Originally the Danish Brotherhood Society, it later became one of the city's first after-hours jazz clubs. From the '50s it was a busy rental hall, a place for Garfield High sock hops and rock-'n'-roll events. "Billie Holiday once played the old piano we still use," says Wagner, "and Jimi Hendrix performed here as a teenager."
Murphy and Wagner hope OTB can stay put; the group is exploring a long-term lease or purchase agreement that would allow for renovation. But moving to another building or erecting a new facility is not out of the question.
"We want to compare this space, which is very near and dear to us and the artists who work here, with other options," Wagner says. "Our board wants to have a plan in place by the end of the year."

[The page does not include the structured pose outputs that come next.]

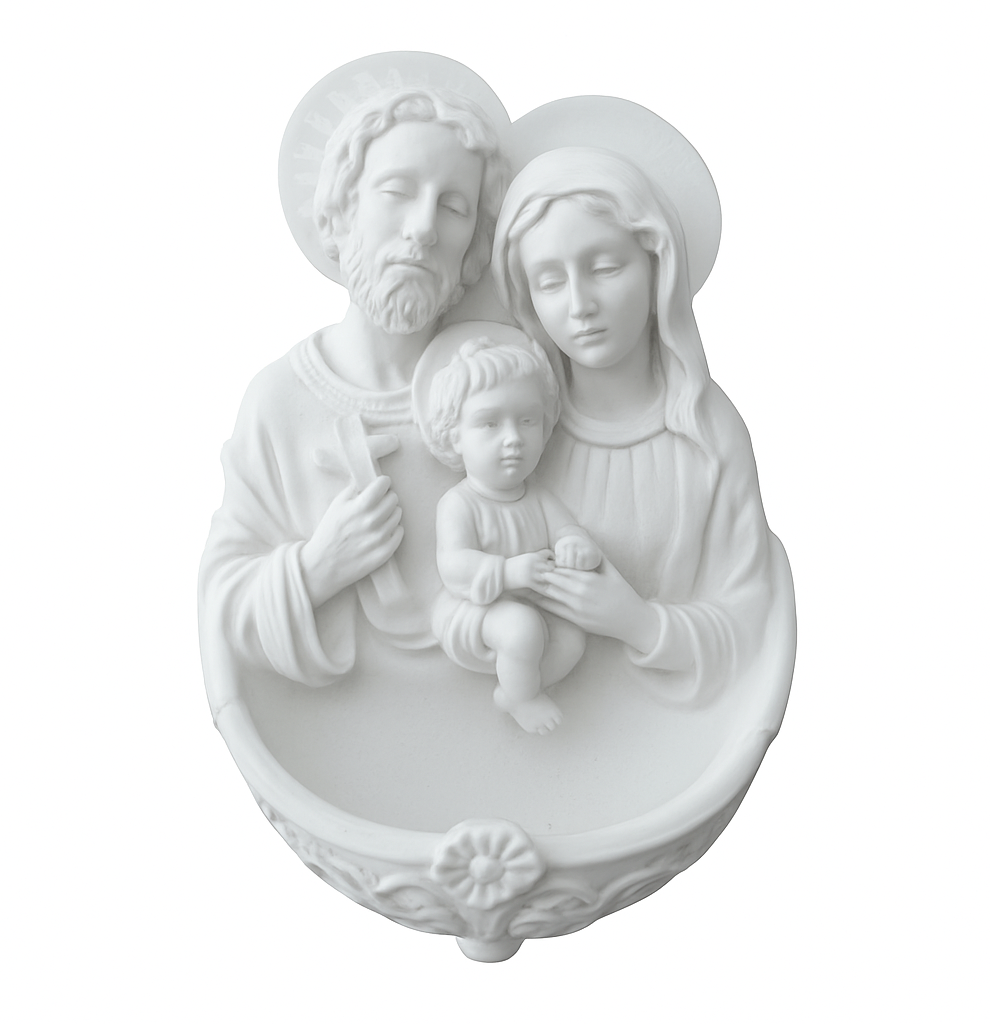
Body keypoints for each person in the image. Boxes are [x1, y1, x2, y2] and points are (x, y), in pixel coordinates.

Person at [200, 88, 508, 686]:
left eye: (454, 207)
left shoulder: (497, 386)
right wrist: (317, 567)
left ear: (474, 243)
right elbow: (222, 605)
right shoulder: (279, 402)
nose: (423, 229)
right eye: (397, 192)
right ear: (341, 211)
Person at [492, 147, 786, 705]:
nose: (580, 305)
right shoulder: (515, 430)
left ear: (656, 269)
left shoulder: (707, 436)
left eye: (604, 268)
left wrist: (638, 623)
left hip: (669, 721)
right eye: (550, 282)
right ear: (526, 301)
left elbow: (753, 624)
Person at [421, 328, 601, 734]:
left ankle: (515, 688)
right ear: (455, 436)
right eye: (489, 423)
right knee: (521, 629)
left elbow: (567, 530)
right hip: (473, 612)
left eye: (527, 421)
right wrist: (507, 572)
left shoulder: (538, 498)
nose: (513, 439)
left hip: (531, 608)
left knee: (571, 641)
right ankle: (523, 699)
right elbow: (453, 564)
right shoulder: (459, 503)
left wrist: (575, 546)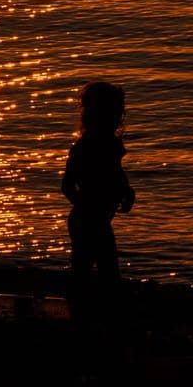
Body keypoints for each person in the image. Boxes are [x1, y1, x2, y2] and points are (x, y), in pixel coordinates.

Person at [61, 81, 135, 290]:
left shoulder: (111, 144)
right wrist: (89, 207)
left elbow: (115, 173)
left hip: (98, 217)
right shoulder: (85, 147)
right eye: (115, 111)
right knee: (100, 273)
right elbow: (67, 185)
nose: (119, 117)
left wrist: (126, 191)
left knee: (98, 271)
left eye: (119, 111)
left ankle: (87, 313)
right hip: (88, 220)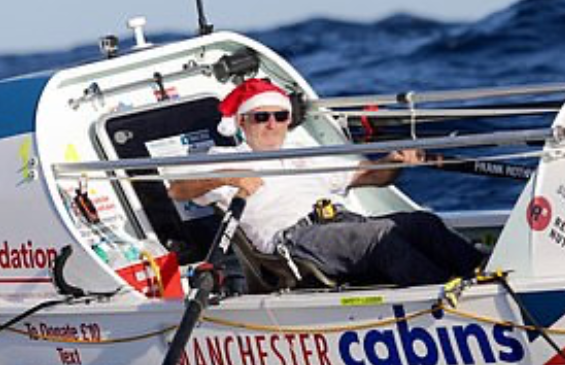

Another sensitive topic is OTB's relation to the local performance community. Big-deal touring projects like "Brace Up!" generate the most media interest and heftiest grants, and more foreign companies are coming too. Some people wonder if OTB is spending too much of its resources on these components and not enough on local artists.
But Murphy points out that other governments often help foot the bill for groups from abroad. Overseas travel costs for U.S. tours, he says, are usually shared by a number of presenters as well as by NPN's Suitcase Fund.
He also insists that boosting Northwest artists remains a top priority. Along with the well- ensconced New Works Festival, OTB also produces "12 Minutes Max," a grassroots work-in-progress series, six times a year. And one of the seven slots in each year's New Performance Series is for a local work, a work that OTB helps to tour nationally. This time it is the Pat Graney Company's latest dance program, "Faith" (June 13-16).
Supporting the home team isn't easy.
"One of our biggest challenges is trying to get as much attention and money for the local projects as for the international ones," says Murphy. "We really are an import-export business. There are some very smart, very talented artists in Seattle who need to be encouraged, nurtured and funded."
According to David White, the OTB has helped alert other presenters to Seattle talents: "I learned about Pat Graney, Wayne Madsen, Robert Davidson through them. They premiered Llory Wilson's piece `This Cordate Carcass,' and two years later it's still touring all over."
Though OTB may be having some growing pains, the organization is bearing them well. It's still a friendly, funky kind of place, with the hip and quasi-hip lounging on the stairs at intermission, and diverse visions occupying the stage.
Seattle's finest alternative arts purveyor is most certainly on the move. But it's hanging on tight to the spirit that created it.